The preservation of collective musical memory is a particularly urgent matter in many African countries. Many recordings are stored in German museums or American universities. DJ Raph from Nairobi awakens such material from its slumber of conservation. Radio Mogadishu’s unique archive battles for digital survival: Its tapes are crumbling since the civil war, thus risking the loss of evidence of Somalia’s vibrant music scene. Dur-Dur Band International revives their golden era of the 1970s and 1980s at HKW. Also footage about the Afrobeat icon Fela Kuti recently found in an Italian private archive raises questions about selection and accessibility. The fragments can be seen for the first time in an installation by filmmaker and photographer Armin Linke. Saxophone virtuoso Femi Kuti has commemorated his father and the entire Afrobeat movement with his club, the New Africa Shrine in Lagos. He also pays tribute to this musical heritage live with The Positive Force.

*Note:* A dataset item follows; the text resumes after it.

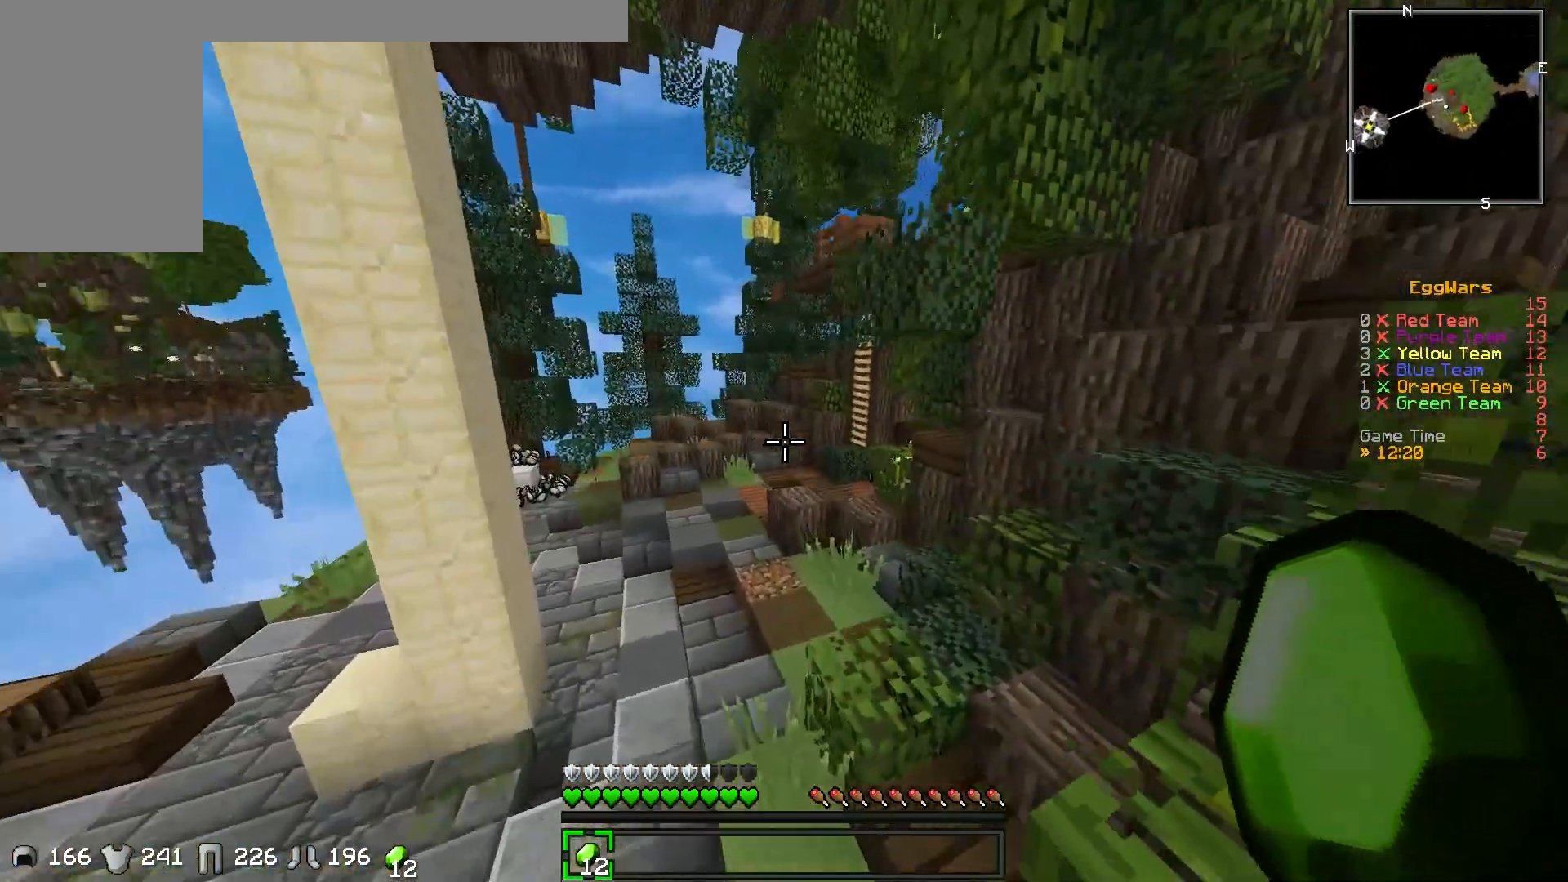
{"keys": ["w"], "events": []}
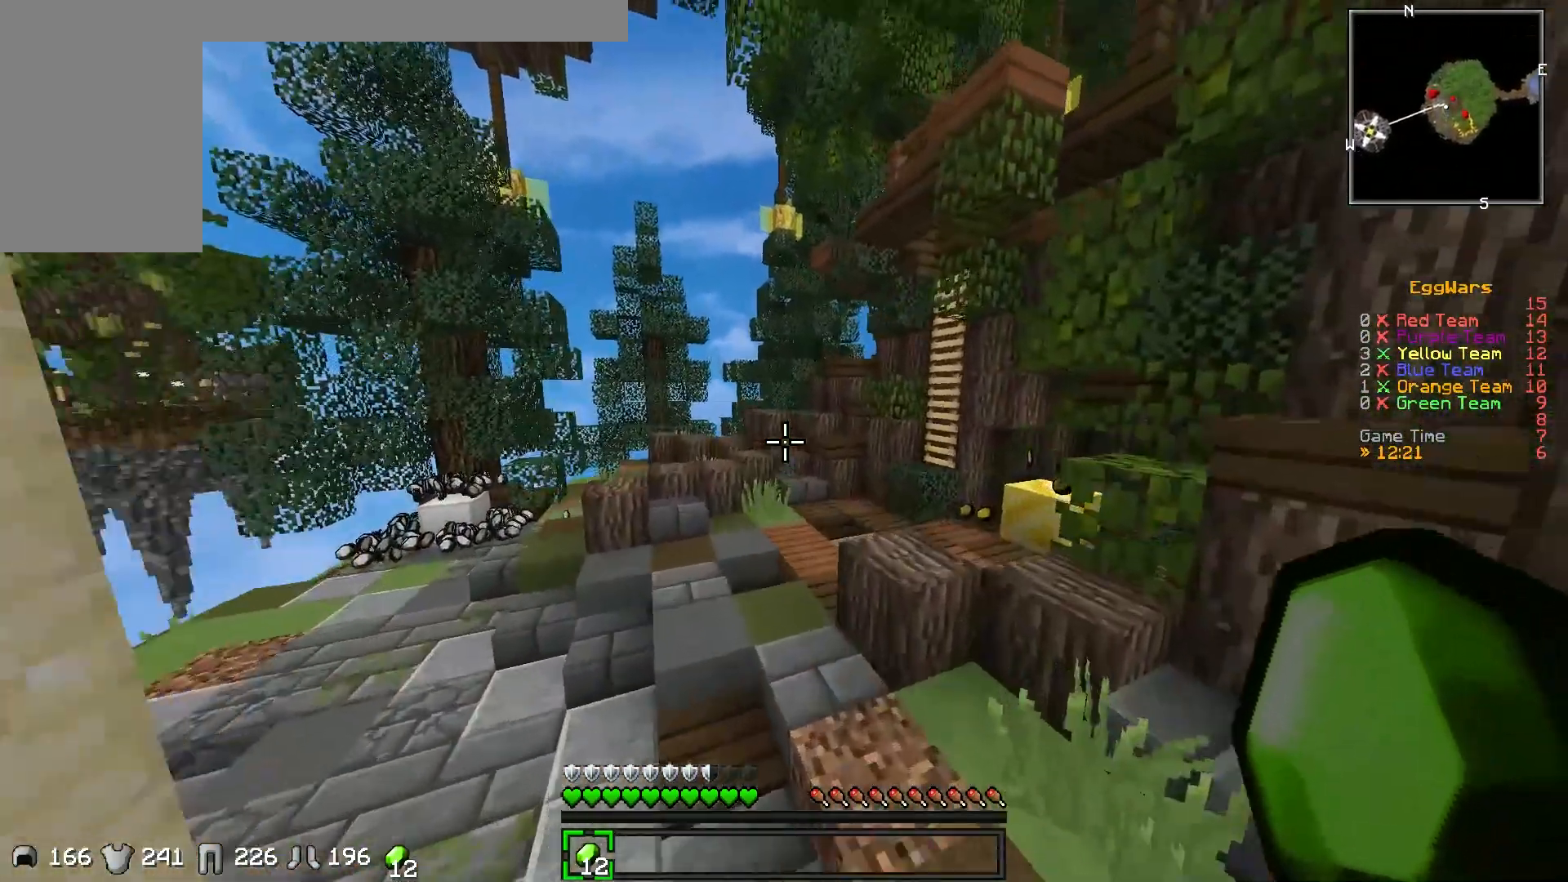
{"keys": ["w"], "events": [[250, "a", "down"], [483, "a", "up"]]}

A broad discourse program including contributions from artist, author and DJ Jace Clayton, music ethnologist Diane Thram, Retromania author Simon Reynolds and artist Cornelia Sollfrank discusses the core issues and problems that collecting, storing and reactivating music entail.
A network meeting gathers operators and employees of counter archives and special collections to get to know each other, exchange ideas and identify common problems: What counter narratives and enlargements of official narratives are conceivable?